Inertia, friction factor, pole pairs, turn ratio (aux/main): For the SI units dialog box: the combined machine and load inertia coefficient J (kg.m²), the combined viscous friction coefficient F (N.m.s), the number of pole pairs p and ratio of number of auxiliary winding's effective turns, and the number of main winding's effective turns. pu units dialog box: the inertia constant H (s), the combined viscous friction coefficient F (pu), and the number of pole pairs p. Default is [0.0146 0 2 1.18] (SI) and [1.3907 0 2 1.18] (pu).
Capacitor-Start: The start capacitance C_s (farad or pu) and capacitor series resistance R_st(Ω or pu). Default is [2 254.7e-6] (SI) and [0.030826 6.2297] (pu).
Capacitor-Run: The run capacitance Crun (farad or pu) and series resistance Rrun (farad or pu). Default is [18 21.1e-6] (SI) and [0.27744 0.51608] (pu).
Disconnection speed: Specifies the speed (%) when the auxiliary winding may be disconnected. Default is 75.
Initial speed: Specifies the initial speed (%). Default is 0.

Advanced Tab

Sample time (−1 for inherited): Specifies the sample time used by the block. To inherit the sample time specified in the Powergui block, set this parameter to −1 (default).

Inputs and Outputs

Tm: The Simulink input of the block is the mechanical torque at the machine shaft.
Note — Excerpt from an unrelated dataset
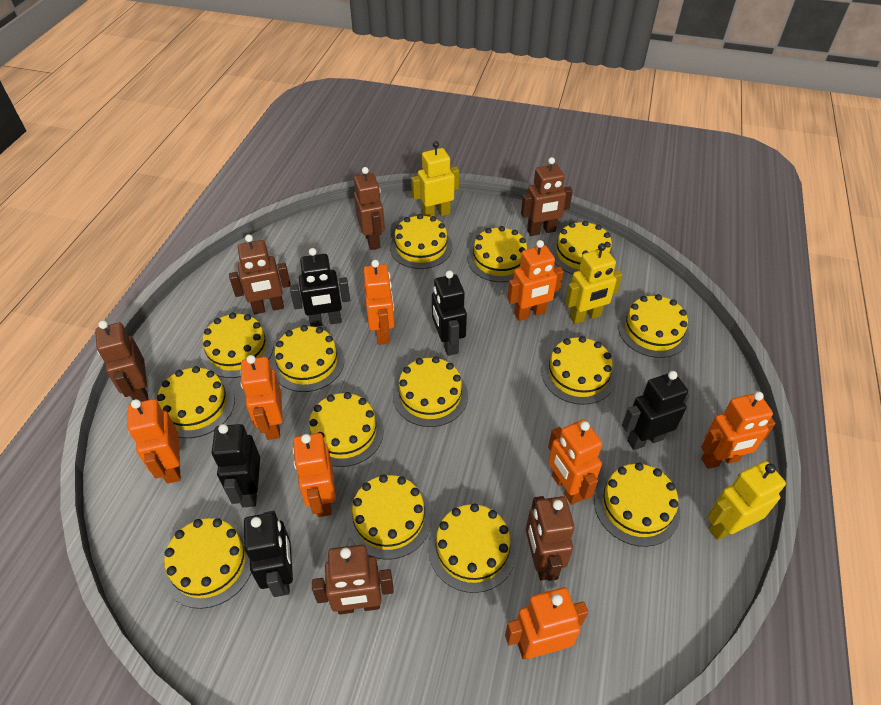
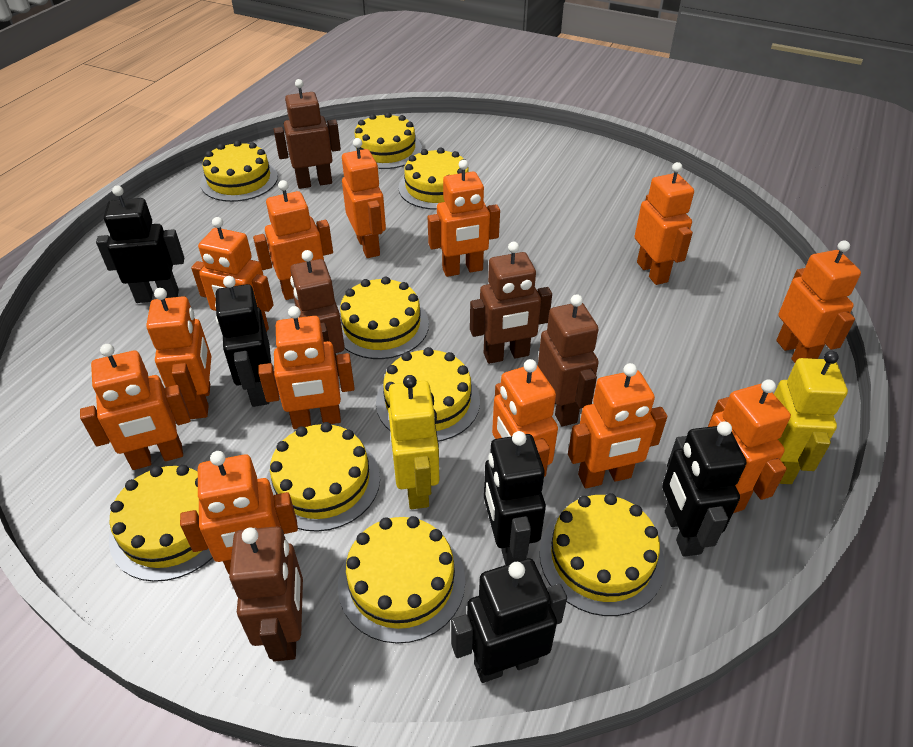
brown robot: [95,320,149,402] [229,234,291,314] [312,545,394,614] [354,167,385,250] [521,157,573,236] [526,496,575,581] = 6 -> [229,526,303,662] [273,79,341,189] [290,250,345,376] [470,242,552,364] [538,294,599,426] = 5
orange robot: [128,399,181,484] [240,355,283,440] [293,433,336,517] [363,260,395,345] [505,587,588,660] [507,240,564,321] [548,419,602,505] [701,391,775,469] = 8 -> [80,344,191,470] [146,288,211,419] [180,451,298,574] [191,217,274,332] [253,180,333,300] [258,306,355,429] [342,138,386,258] [428,160,500,277] [492,359,558,477] [568,363,667,488] [634,162,694,285] [708,380,791,513] [776,240,861,363] = 13
yellow cake: [157,366,235,438] [163,518,251,609] [201,313,274,378] [271,325,344,392] [305,392,384,467] [346,474,432,560] [390,214,453,269] [393,356,468,427] [428,503,517,593] [467,226,527,282] [542,336,616,405] [550,221,614,274] [594,463,680,547] [618,294,689,358] = 14 -> [109,465,213,582] [200,140,278,202] [267,422,380,532] [338,516,465,644] [340,276,429,359] [350,112,422,169] [376,347,480,442] [398,148,469,210] [539,493,665,616] = 9
yellow robot: [411,141,459,217] [565,243,622,324] [707,461,786,540] = 3 -> [388,375,439,509] [774,351,848,484] = 2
When you use the SI parameters mask, the input is a signal in N.m; otherwise it is in pu.

m

The Simulink output of the block is a vector containing measurement signals. You can demultiplex these signals by using the Bus Selector block provided in the Simulink library. Depending on the type of mask you use, the units are in SI, or in pu.

Name	Definition	Units
iar	Rotor current ir_a	A or pu
ibr	Rotor current ir_b	A or pu
iqr	Rotor current iq	A or pu
idr	Rotor current id	A or pu
phiqr	Rotor flux phir_q	V.s or pu
phidr	Rotor flux phir_d	V.s or pu
ias	Main winding stator current ia	A or pu
ibs	Auxiliary winding stator current ib	A or pu
phiqs	Stator flux phis_q(V.s)	V.s or pu
phids	Stator flux phis_d(V.s)	V.s or pu
vc	Voltage capacitor Vc	V or pu
w	Rotor speed	rad/s
Te	Electromagnetic torque Te	N.m or pu
theta	Rotor angle thetam	rad

Limitations

The Single Phase Asynchronous Machine block does not include a representation of iron losses and saturation.

Examples

The Single-Phase Asynchronous Machine example shows the use of the Single Phase Asynchronous Machine block in two modes of operation.

References

[1] Krause, P.C., O. Wasynczuk, and S.D. Sudhoff, Analysis of Electric Machinery, IEEE Press, 1995.